━━━━━ GIVEN RECORDS

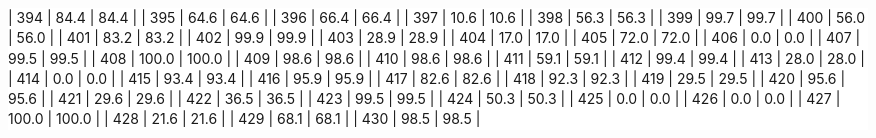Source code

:|     394 |  84.4 |   84.4 |
|     395 |  64.6 |   64.6 |
|     396 |  66.4 |   66.4 |
|     397 |  10.6 |   10.6 |
|     398 |  56.3 |   56.3 |
|     399 |  99.7 |   99.7 |
|     400 |  56.0 |   56.0 |
|     401 |  83.2 |   83.2 |
|     402 |  99.9 |   99.9 |
|     403 |  28.9 |   28.9 |
|     404 |  17.0 |   17.0 |
|     405 |  72.0 |   72.0 |
|     406 |   0.0 |    0.0 |
|     407 |  99.5 |   99.5 |
|     408 | 100.0 |  100.0 |
|     409 |  98.6 |   98.6 |
|     410 |  98.6 |   98.6 |
|     411 |  59.1 |   59.1 |
|     412 |  99.4 |   99.4 |
|     413 |  28.0 |   28.0 |
|     414 |   0.0 |    0.0 |
|     415 |  93.4 |   93.4 |
|     416 |  95.9 |   95.9 |
|     417 |  82.6 |   82.6 |
|     418 |  92.3 |   92.3 |
|     419 |  29.5 |   29.5 |
|     420 |  95.6 |   95.6 |
|     421 |  29.6 |   29.6 |
|     422 |  36.5 |   36.5 |
|     423 |  99.5 |   99.5 |
|     424 |  50.3 |   50.3 |
|     425 |   0.0 |    0.0 |
|     426 |   0.0 |    0.0 |
|     427 | 100.0 |  100.0 |
|     428 |  21.6 |   21.6 |
|     429 |  68.1 |   68.1 |
|     430 |  98.5 |   98.5 |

━━━━━━━━━━

**TASK DIRECTIONS**
When restating the records word for word, omit any picture they contain.

**TASK RESULT**
Source code

:|     394 |  84.4 |   84.4 |
|     395 |  64.6 |   64.6 |
|     396 |  66.4 |   66.4 |
|     397 |  10.6 |   10.6 |
|     398 |  56.3 |   56.3 |
|     399 |  99.7 |   99.7 |
|     400 |  56.0 |   56.0 |
|     401 |  83.2 |   83.2 |
|     402 |  99.9 |   99.9 |
|     403 |  28.9 |   28.9 |
|     404 |  17.0 |   17.0 |
|     405 |  72.0 |   72.0 |
|     406 |   0.0 |    0.0 |
|     407 |  99.5 |   99.5 |
|     408 | 100.0 |  100.0 |
|     409 |  98.6 |   98.6 |
|     410 |  98.6 |   98.6 |
|     411 |  59.1 |   59.1 |
|     412 |  99.4 |   99.4 |
|     413 |  28.0 |   28.0 |
|     414 |   0.0 |    0.0 |
|     415 |  93.4 |   93.4 |
|     416 |  95.9 |   95.9 |
|     417 |  82.6 |   82.6 |
|     418 |  92.3 |   92.3 |
|     419 |  29.5 |   29.5 |
|     420 |  95.6 |   95.6 |
|     421 |  29.6 |   29.6 |
|     422 |  36.5 |   36.5 |
|     423 |  99.5 |   99.5 |
|     424 |  50.3 |   50.3 |
|     425 |   0.0 |    0.0 |
|     426 |   0.0 |    0.0 |
|     427 | 100.0 |  100.0 |
|     428 |  21.6 |   21.6 |
|     429 |  68.1 |   68.1 |
|     430 |  98.5 |   98.5 |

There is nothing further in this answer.